Exactly the lines below starting at the line with "Table 2. Experimental" and ending at the line with "Figure 1: 𝑃 8 as an example of a path" are wanted, with both ends included. Leave out the pictures and add no other lines.

THE RECORDS -

——————————

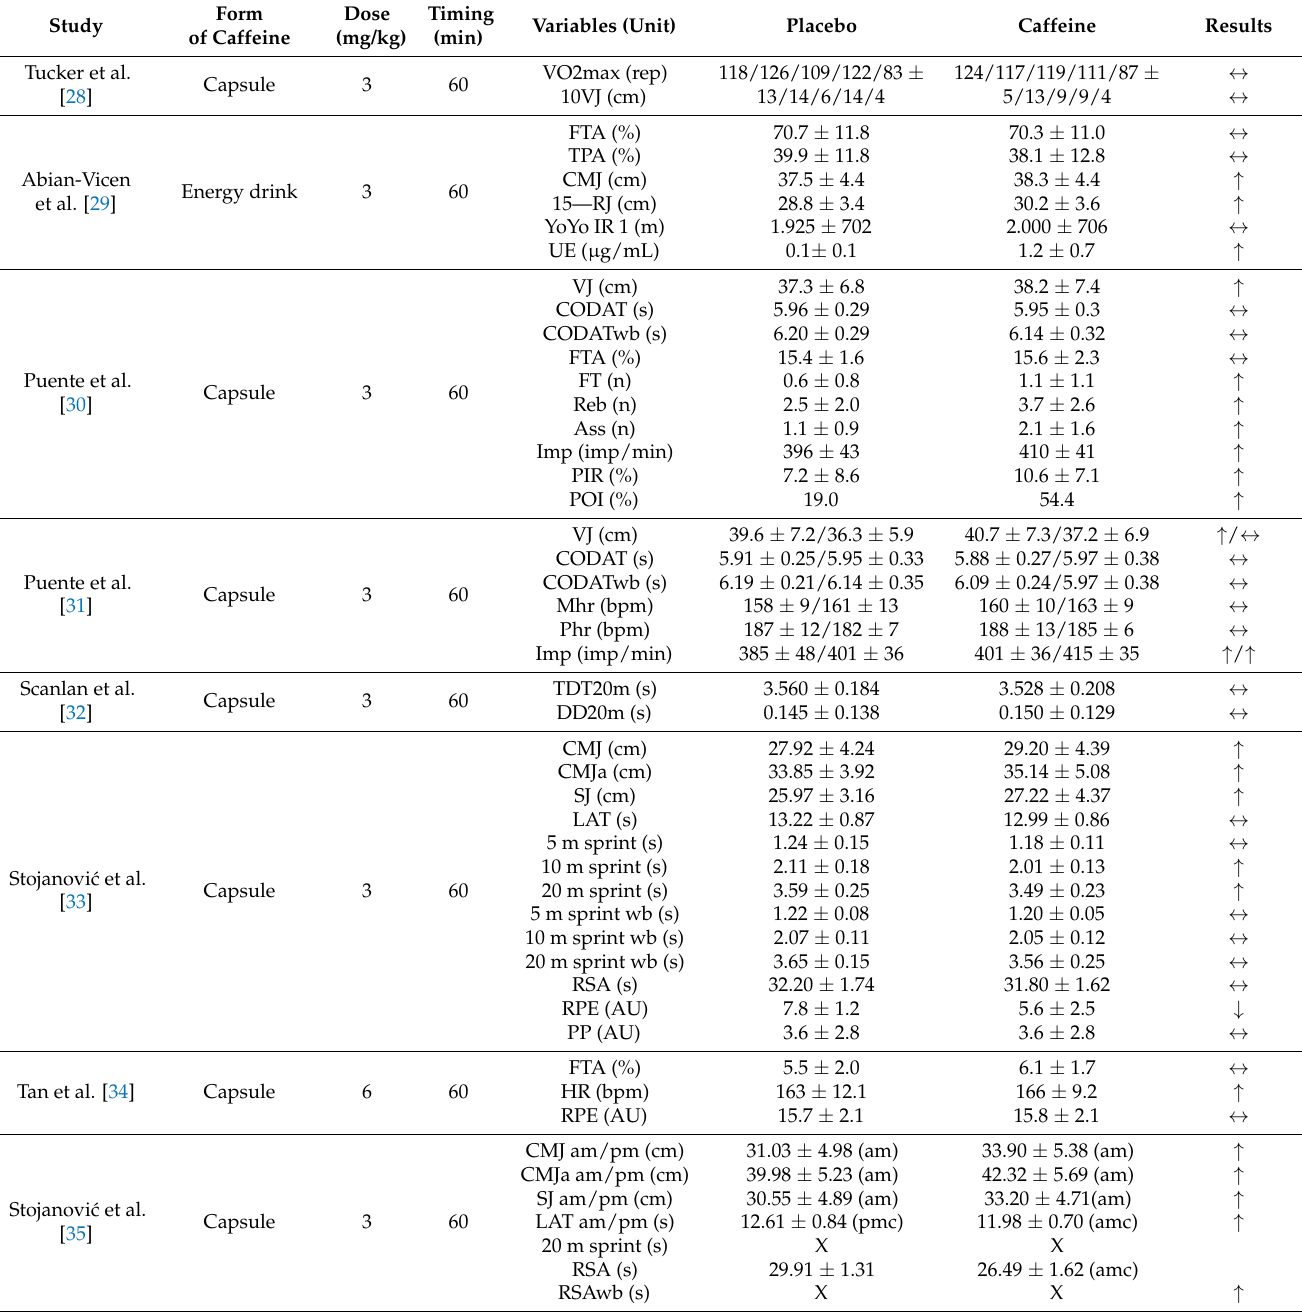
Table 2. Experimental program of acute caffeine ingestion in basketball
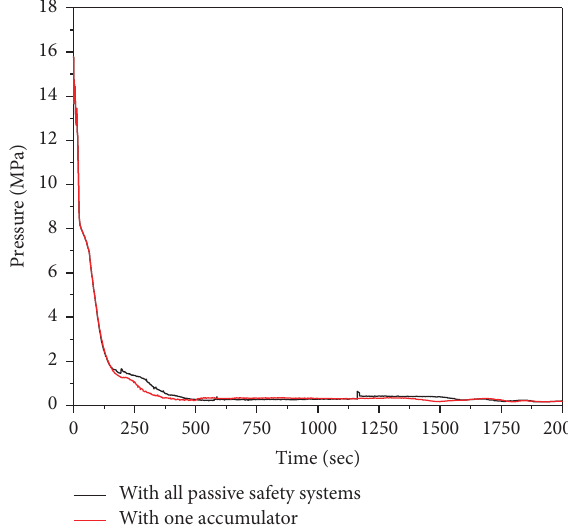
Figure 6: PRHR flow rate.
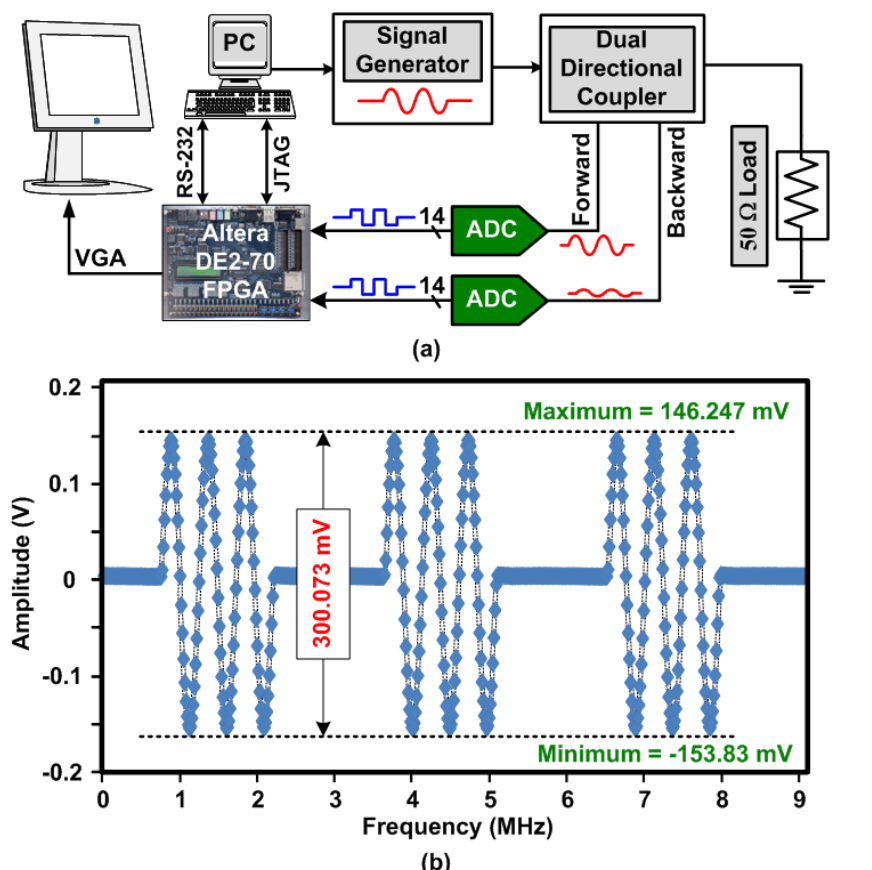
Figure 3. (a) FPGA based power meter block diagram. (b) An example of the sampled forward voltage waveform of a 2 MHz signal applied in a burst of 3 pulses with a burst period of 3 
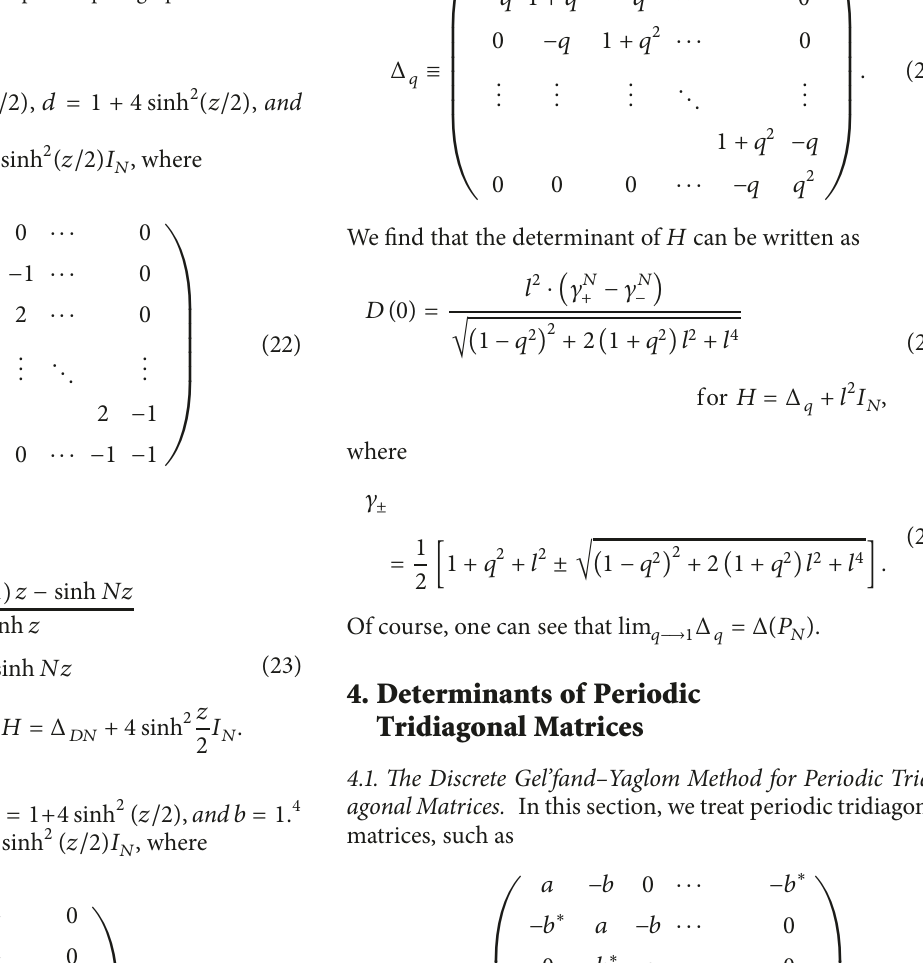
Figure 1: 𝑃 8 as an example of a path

——————————

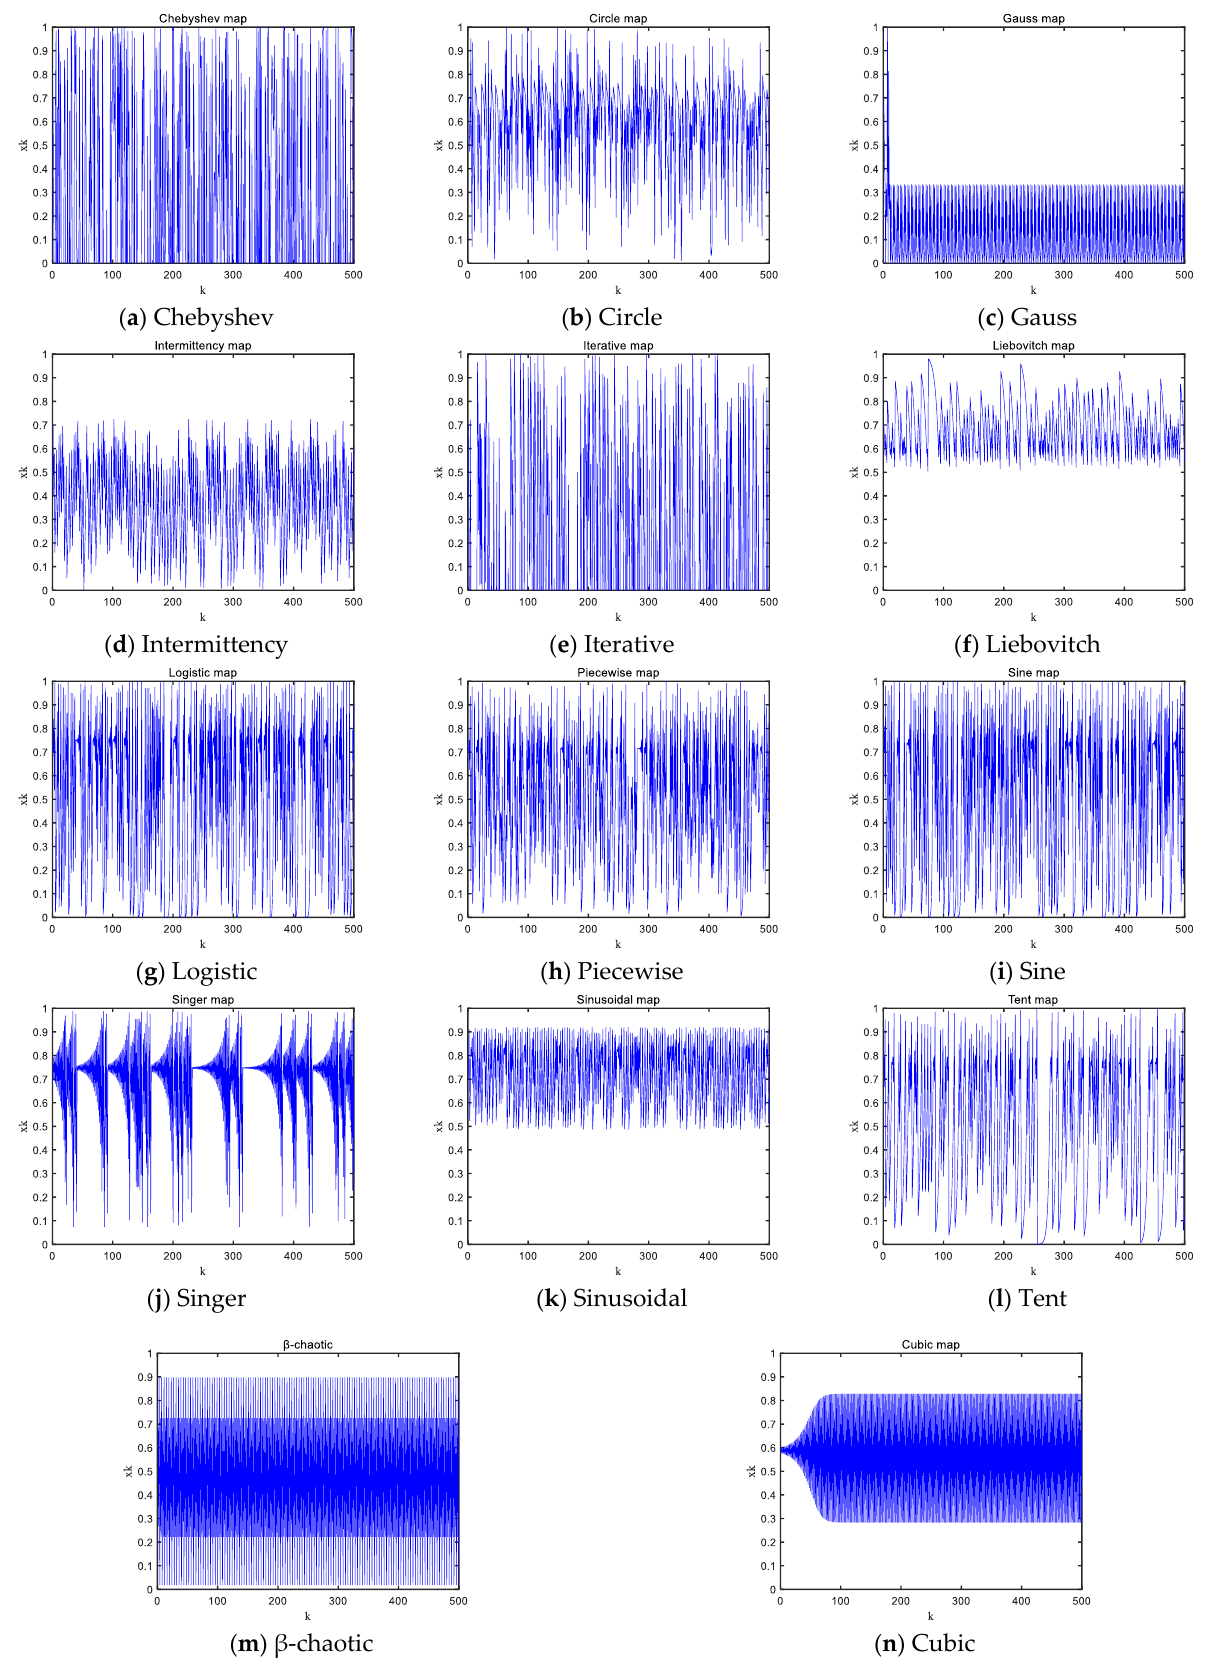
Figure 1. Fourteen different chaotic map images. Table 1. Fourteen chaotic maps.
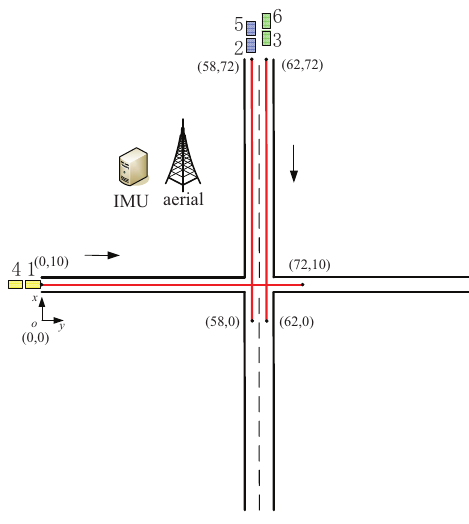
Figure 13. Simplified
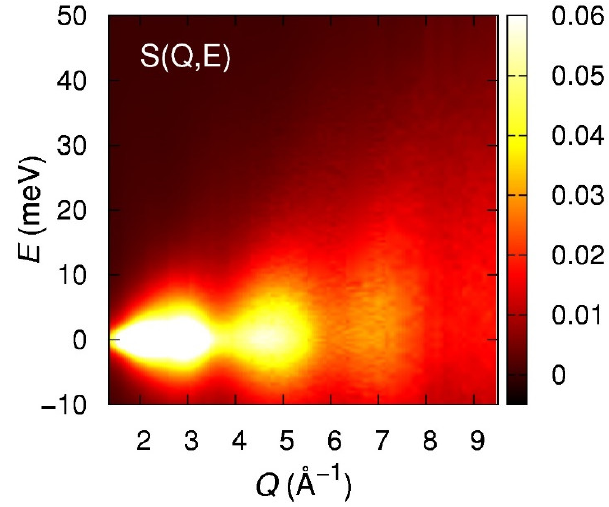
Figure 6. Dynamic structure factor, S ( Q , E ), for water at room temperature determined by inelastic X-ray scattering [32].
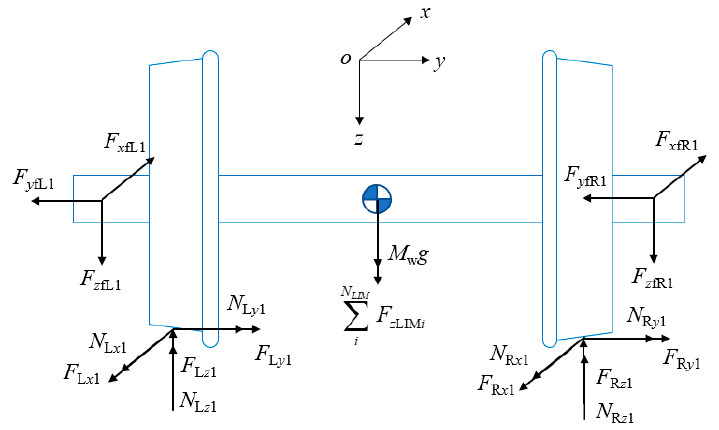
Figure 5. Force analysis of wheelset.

——————————

EXPECTED ANSWER -
Table 2. Experimental program of acute caffeine ingestion in basketball
Figure 6: PRHR flow rate.
Figure 3. (a) FPGA based power meter block diagram. (b) An example of the sampled forward voltage waveform of a 2 MHz signal applied in a burst of 3 pulses with a burst period of 3 
Figure 1: 𝑃 8 as an example of a path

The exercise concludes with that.